2.3. Sedimen Sedimen meliputi tanah dan pasir yang masuk ke badan air akibat erosi atau banjir. Sedimen terdiri dari partikel-partikel yang berasal dari hasil pembongkaran batu-batuan dan potongan-potongan kulit (shell) serta sisa rangka-rangka dari organisme. Ukuran partikel yang ada di lautan bervariasi tergantung pada lokasi partikel tersebut berada. Pada dasar laut yang dalam ditutupi oleh jenis partikelpartikel yang berukuran kecil yang terdiri dari sedimen halus, sedangkan hampir semua pantai-pantai ditutup jenis partikel-partikel yang berukuran besar yang terdiri dari sedimen kasar (Hutabarat & Evans 1985). Ukuran partikel sedimen laut dangkal sangat beragam, mulai dari batuan kerikil (> 1 mm), pasir (1/16 – 1 mm), lumpur (1/256 – 1/32 mm) dan lempung atau liat (1/4069 – 1/640 mm). Sedimen non pelagik termasuk laut dangkal pada umumnya terdiri atas campuran komponen lithogenous, hydrogenous dan biogenous dan mengandung C-organik tinggi, terutama karena pengaruh interaksi dengan daratan (Chester 1990 in Sanusi 2006). Sedimen lithogenous berasal dari sisa pengikisan batu-batuan di darat. Partikel batu-batuan diangkut dari daratan ke laut oleh sungaisungai. sedimen biogenous merupakan sisa-sisa rangka dari organisme yang membentuk endapan partikel-partikel halus yang biasanya mengendap pada daerahdaerah yang letaknya jauh dari pantai.
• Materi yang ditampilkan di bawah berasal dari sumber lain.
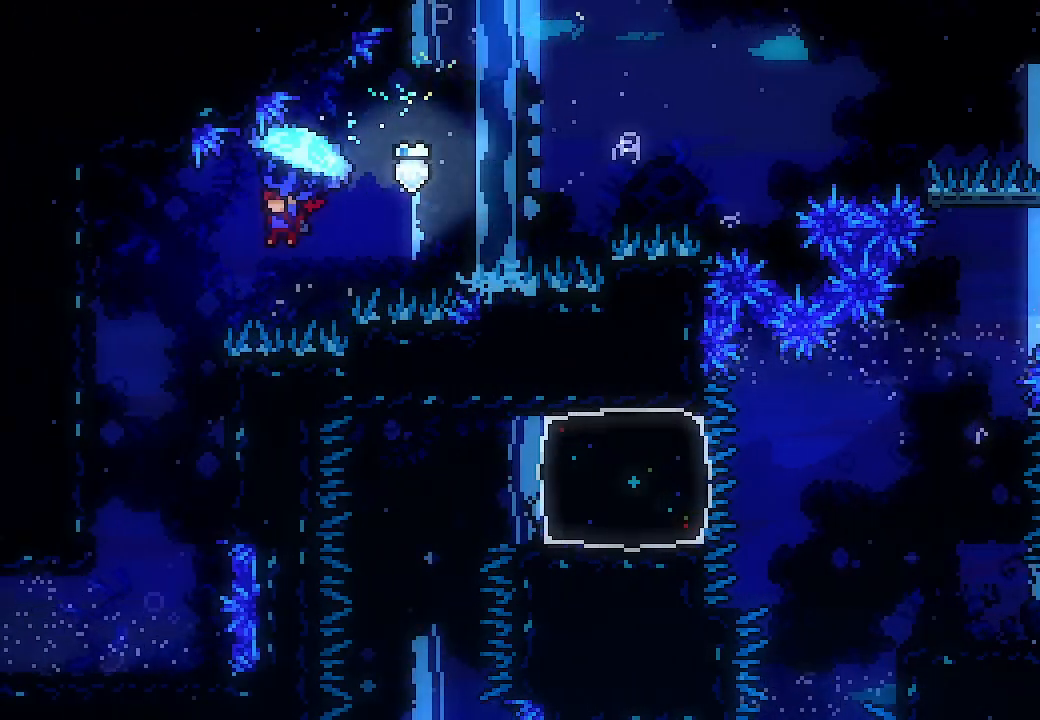
{"buttons": ["DPAD_DOWN"], "left_stick": "center", "events": [[200, "DPAD_LEFT", "up"], [200, "DPAD_UP", "up"], [333, "DPAD_DOWN", "down"], [467, "L2", "up"]]}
Sedangkan sedimen hydrogenous merupakan hasil reaksi kimia dalam air laut (Hutabarat & Evans 1985). Pada umumnya logam-logam berat pada sedimen tidak terlalu membahayakan bagi makhluk hidup perairan. Kondisi perairan yang bersifat dinamis seperti perubahan pH akan menyebabkan logam-logam yang mengendap dalam sedimen terionisasi ke perairan.
Hal inilah yang merupakan bahan pencemar dan akan
memberikan sifat toksik terhadap organisme hidup bila ada dalam jumlah yang berlebih (Connel dan Miller 1995).